Ciò perché, in difetto di una pattuizione del tasso nelle forme legali, il negozio è radicalmente nullo in parte qua e quindi il rapporto obbligatorio sottostante, dal quale le singole partite derivano, é consequenzialmente inefficace ed improduttivo di effetti giuridici: come la S. C. ha avuto modo di affermare a più riprese, anche di recente, "Nel contratto di conto corrente, 1'incontestabilità delle risultanze del conto conseguente all'approvazione tacita dell'estratto conto, a norma dell'art. 1832 c.c., si riferisce agli accrediti ed agli addebiti considerati nella loro realtà effettuale, ma non impedisce la contestazione della validità e dell'efficacia dei rapporti obbligatori da
cui essi derivino, nè l'approvazione o la mancata impugnazione del conto comportano che il debito fondato su di un negozio nullo, annullabile, inefficace (o, comunque, su situazione illecita) resti definitivamente incontestabile" (cfr., da Cassaz. Civ., Sez. 1, 26/07/2001, n. 10186).
6.- L'esposizione debitoria del correntista é stata calcolata dalla banca anche in violazione della norma che sancisce il divieto degli interessi anatocistici.
E' ormai nota la giurisprudenza della S. C. affermatasi nel corso degli ultimi anni - che questo Giudice condivide in
toto e che qui deve intendersi pedissequamente richiamata - che ha definitivamente sancito l'illegittimità di tale pratica perché costituente espressione non di un uso normativo ex art. 1283 C. C. - fondato sulla costanza della pratica (c. d. usus) e sulla convinzione della sua cogenza (c.d. opinio iuris ac necessitatis) - bensì negoziale, ed ha quindi dichiarato la nullità della previsione, contenuta nei contratti di c/c bancario, avente ad oggetto la capitalizzazione trimestrale degli interessi dovuti dal cliente (cfr.

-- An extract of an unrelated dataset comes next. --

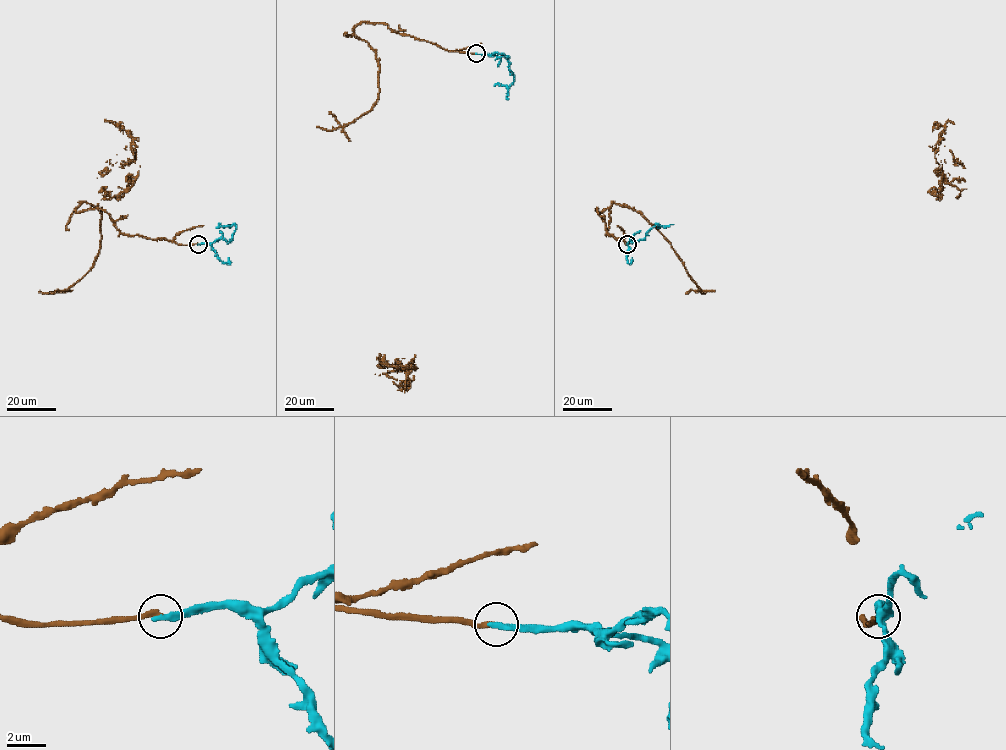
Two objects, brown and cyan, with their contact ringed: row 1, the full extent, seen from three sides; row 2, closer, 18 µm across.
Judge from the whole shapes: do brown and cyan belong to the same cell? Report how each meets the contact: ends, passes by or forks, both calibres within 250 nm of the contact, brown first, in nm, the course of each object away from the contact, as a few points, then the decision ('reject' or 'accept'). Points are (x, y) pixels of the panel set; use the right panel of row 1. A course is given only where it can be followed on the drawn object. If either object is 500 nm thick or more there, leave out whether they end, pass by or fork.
brown ends | cyan ends | 260/340 nm | brown via (628, 244), (597, 208), (633, 208), (698, 287), (715, 290), (931, 188), (939, 197), (942, 178), (956, 197) | cyan via (628, 244), (630, 238), (631, 241), (643, 239), (658, 224), (659, 228) | reject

Cassaz. Civ., Sez. III, 30/3/99 n. 3096; Sez. I, 16/3/99 n. 2374, Cassaz. Civ., Sez. I, 28/3/2002 n. 4490 già innanzi richiamata e, da ultimo, Cassaz. Civ. SS. UU. 4/11/2004 n. 21095).
7.- Va dunque dichiarata la nullità parziale del contratto di c/c con la consequenziale necessità di ricalcolare l'esposizione debitoria del correntista e, quindi, anche il debito della fideiubente.

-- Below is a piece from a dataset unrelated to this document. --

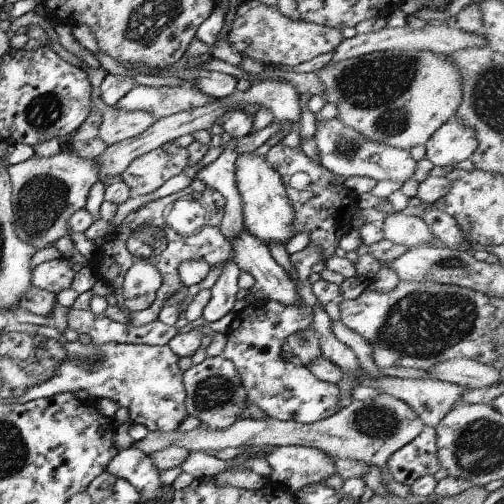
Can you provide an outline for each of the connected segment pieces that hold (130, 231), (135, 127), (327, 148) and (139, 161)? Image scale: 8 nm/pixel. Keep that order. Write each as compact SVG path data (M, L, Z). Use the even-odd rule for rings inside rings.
M206 187L202 192L195 192L193 196L207 196L207 206L203 202L195 202L185 190L181 194L172 193L161 198L151 200L128 214L120 221L120 224L111 234L103 236L100 247L96 247L94 257L90 262L93 274L97 280L109 283L112 286L118 304L121 304L122 276L135 260L145 260L152 264L159 272L162 281L156 292L156 299L142 311L126 311L130 318L130 324L136 327L150 323L157 319L157 314L163 304L175 291L183 285L178 275L178 266L183 261L204 260L209 266L217 266L220 262L227 261L232 256L232 246L230 242L220 233L220 220L224 206L224 198L220 192ZM175 202L185 208L187 202L191 204L187 210L193 206L201 208L203 212L203 226L197 226L195 232L177 232L177 224L173 220L173 210Z
M115 105L100 110L102 121L98 129L98 138L106 146L141 134L156 120L154 114L145 111L128 111Z
M337 116L317 123L313 138L319 156L317 162L336 176L368 176L376 181L390 180L403 183L413 174L416 165L408 150L366 139L350 126L345 126Z
M172 141L133 159L120 174L133 196L149 194L187 166L187 151Z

In ossequio alla giurisprudenza della S. C. in tema di sostituzione delle clausole nulle con quelle legali già innanzi richiamata, che questo Giudice condivide appieno, il C.T.U. ha effettuato il calcolo della posizione debitoria del correntista scaturente dal contratto di c/c, in ossequio ai quesiti formulatigli.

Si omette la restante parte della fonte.